* _Data_:
==================================================
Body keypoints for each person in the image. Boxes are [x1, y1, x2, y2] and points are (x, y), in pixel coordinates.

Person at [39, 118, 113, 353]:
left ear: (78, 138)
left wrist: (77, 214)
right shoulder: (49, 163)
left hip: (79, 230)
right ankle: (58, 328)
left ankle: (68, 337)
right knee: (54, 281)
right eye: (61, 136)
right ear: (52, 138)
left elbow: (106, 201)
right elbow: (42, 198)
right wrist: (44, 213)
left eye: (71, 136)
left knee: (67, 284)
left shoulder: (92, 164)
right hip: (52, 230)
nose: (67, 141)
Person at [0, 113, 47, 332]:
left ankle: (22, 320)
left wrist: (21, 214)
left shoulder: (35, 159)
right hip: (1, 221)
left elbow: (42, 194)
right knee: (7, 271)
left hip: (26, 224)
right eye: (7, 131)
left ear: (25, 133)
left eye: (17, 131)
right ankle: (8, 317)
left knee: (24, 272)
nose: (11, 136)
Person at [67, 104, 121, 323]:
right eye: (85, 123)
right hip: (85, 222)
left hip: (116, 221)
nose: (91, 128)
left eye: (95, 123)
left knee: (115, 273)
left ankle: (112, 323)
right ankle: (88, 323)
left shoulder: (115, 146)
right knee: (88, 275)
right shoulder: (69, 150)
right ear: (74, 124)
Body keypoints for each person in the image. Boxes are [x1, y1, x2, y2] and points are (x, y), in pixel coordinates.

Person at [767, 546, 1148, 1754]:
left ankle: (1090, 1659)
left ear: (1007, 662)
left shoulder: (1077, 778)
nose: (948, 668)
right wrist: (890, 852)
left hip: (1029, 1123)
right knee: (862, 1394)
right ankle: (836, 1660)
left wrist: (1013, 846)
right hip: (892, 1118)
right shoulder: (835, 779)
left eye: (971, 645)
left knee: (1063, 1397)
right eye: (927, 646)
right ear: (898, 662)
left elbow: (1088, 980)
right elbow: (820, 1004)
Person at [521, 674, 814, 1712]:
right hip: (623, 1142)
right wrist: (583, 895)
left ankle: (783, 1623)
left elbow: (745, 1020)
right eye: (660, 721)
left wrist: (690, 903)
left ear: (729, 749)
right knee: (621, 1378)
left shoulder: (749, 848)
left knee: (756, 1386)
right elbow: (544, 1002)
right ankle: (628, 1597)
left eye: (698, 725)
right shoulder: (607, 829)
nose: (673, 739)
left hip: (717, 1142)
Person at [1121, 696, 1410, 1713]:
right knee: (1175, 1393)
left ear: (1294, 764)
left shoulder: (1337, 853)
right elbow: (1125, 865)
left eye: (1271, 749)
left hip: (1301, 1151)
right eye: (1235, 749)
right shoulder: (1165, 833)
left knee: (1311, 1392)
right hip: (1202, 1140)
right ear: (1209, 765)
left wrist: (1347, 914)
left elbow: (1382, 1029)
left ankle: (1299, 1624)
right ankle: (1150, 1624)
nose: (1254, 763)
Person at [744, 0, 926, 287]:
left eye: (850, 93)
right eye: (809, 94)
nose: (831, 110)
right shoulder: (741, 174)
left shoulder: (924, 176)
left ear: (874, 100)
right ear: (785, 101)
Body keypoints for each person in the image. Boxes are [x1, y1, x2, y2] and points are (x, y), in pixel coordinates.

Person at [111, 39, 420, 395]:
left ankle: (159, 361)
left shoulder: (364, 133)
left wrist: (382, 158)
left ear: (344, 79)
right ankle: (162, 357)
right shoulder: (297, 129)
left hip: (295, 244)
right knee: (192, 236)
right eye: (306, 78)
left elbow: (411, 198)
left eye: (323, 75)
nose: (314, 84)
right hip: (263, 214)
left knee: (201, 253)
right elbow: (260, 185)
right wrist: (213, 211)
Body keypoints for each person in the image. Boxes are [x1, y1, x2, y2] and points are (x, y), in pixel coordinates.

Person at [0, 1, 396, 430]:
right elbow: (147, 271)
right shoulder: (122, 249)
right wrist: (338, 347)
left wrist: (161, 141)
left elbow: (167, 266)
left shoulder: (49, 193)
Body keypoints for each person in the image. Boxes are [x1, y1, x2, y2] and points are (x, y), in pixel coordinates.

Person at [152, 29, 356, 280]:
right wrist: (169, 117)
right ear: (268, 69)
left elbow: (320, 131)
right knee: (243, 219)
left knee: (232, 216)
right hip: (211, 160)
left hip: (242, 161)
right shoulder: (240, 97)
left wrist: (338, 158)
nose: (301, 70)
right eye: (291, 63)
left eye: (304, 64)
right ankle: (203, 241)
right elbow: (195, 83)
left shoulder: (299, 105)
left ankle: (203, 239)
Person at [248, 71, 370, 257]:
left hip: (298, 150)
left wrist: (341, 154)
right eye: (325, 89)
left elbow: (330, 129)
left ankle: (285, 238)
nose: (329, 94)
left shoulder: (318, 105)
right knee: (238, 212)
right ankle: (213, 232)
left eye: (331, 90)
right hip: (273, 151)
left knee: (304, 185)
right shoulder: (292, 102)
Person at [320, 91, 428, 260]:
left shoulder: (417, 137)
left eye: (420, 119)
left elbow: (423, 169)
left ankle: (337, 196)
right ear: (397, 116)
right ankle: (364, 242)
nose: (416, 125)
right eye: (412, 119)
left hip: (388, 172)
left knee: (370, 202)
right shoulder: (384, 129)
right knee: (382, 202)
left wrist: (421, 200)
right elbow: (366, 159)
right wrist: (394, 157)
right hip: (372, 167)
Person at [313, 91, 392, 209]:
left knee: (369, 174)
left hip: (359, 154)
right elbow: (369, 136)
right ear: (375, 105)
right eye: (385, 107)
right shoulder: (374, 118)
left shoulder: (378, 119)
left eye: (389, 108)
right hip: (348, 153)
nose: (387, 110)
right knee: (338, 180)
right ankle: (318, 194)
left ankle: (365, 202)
==================================================
* _Description of the task_: Everything from the line with "left knee: (24, 272)" through the line with "right shoulder: (69, 150)" in the listing above must be retyped exactly, with nothing added.

* _Exercise response_:
left knee: (24, 272)
nose: (11, 136)
Person at [67, 104, 121, 323]:
right eye: (85, 123)
right hip: (85, 222)
left hip: (116, 221)
nose: (91, 128)
left eye: (95, 123)
left knee: (115, 273)
left ankle: (112, 323)
right ankle: (88, 323)
left shoulder: (115, 146)
right knee: (88, 275)
right shoulder: (69, 150)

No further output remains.